DATA EXCERPTS |
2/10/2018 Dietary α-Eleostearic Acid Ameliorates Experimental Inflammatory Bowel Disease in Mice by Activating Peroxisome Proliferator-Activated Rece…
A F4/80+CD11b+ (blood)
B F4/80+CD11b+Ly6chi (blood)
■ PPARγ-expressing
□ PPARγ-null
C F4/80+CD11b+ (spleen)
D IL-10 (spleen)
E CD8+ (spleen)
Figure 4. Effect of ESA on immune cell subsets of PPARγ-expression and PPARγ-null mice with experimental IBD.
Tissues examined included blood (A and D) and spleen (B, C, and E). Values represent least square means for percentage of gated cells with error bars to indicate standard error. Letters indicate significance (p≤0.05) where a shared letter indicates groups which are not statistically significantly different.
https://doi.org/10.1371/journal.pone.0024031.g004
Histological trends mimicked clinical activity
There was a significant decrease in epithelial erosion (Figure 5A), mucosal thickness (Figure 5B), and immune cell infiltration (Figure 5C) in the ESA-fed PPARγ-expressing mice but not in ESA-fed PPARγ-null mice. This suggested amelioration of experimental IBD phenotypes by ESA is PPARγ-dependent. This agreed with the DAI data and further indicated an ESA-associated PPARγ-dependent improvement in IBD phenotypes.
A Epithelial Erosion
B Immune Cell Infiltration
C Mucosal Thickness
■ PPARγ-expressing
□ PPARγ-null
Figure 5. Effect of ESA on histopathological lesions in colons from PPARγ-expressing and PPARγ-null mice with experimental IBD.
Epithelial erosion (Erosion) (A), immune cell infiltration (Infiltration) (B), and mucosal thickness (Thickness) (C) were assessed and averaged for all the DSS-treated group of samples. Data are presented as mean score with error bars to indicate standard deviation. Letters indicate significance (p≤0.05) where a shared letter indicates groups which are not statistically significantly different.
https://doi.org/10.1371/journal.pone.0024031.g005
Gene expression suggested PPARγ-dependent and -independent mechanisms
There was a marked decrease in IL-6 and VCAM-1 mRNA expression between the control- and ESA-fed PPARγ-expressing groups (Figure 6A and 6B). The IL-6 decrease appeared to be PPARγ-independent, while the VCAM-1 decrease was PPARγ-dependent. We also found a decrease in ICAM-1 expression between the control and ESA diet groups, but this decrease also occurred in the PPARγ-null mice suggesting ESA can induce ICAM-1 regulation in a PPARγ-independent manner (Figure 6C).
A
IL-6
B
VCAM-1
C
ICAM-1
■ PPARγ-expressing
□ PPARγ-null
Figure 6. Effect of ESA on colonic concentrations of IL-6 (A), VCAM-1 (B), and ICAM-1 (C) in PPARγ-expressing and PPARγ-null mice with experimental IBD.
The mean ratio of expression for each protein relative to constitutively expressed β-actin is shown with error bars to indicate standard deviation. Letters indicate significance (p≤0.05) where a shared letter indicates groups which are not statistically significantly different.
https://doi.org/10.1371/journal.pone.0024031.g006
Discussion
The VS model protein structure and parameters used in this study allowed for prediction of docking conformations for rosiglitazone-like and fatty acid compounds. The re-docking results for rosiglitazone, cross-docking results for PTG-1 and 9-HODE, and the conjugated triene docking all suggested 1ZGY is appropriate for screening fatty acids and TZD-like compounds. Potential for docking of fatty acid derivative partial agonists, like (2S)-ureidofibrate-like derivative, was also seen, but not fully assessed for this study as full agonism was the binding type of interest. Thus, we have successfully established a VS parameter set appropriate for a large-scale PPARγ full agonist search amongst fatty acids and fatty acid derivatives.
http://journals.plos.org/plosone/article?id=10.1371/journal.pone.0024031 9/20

THE TASK |
Restate word for word the entries above from the line with "A F4/80+CD11b+ (blood)" through the line with "Figure 4. Effect", inclusive, leaving out everything else.

WRITTEN SOLUTION |
A F4/80+CD11b+ (blood)
B F4/80+CD11b+Ly6chi (blood)
■ PPARγ-expressing
□ PPARγ-null
C F4/80+CD11b+ (spleen)
D IL-10 (spleen)
E CD8+ (spleen)
Figure 4. Effect of ESA on immune cell subsets of PPARγ-expression and PPARγ-null mice with experimental IBD.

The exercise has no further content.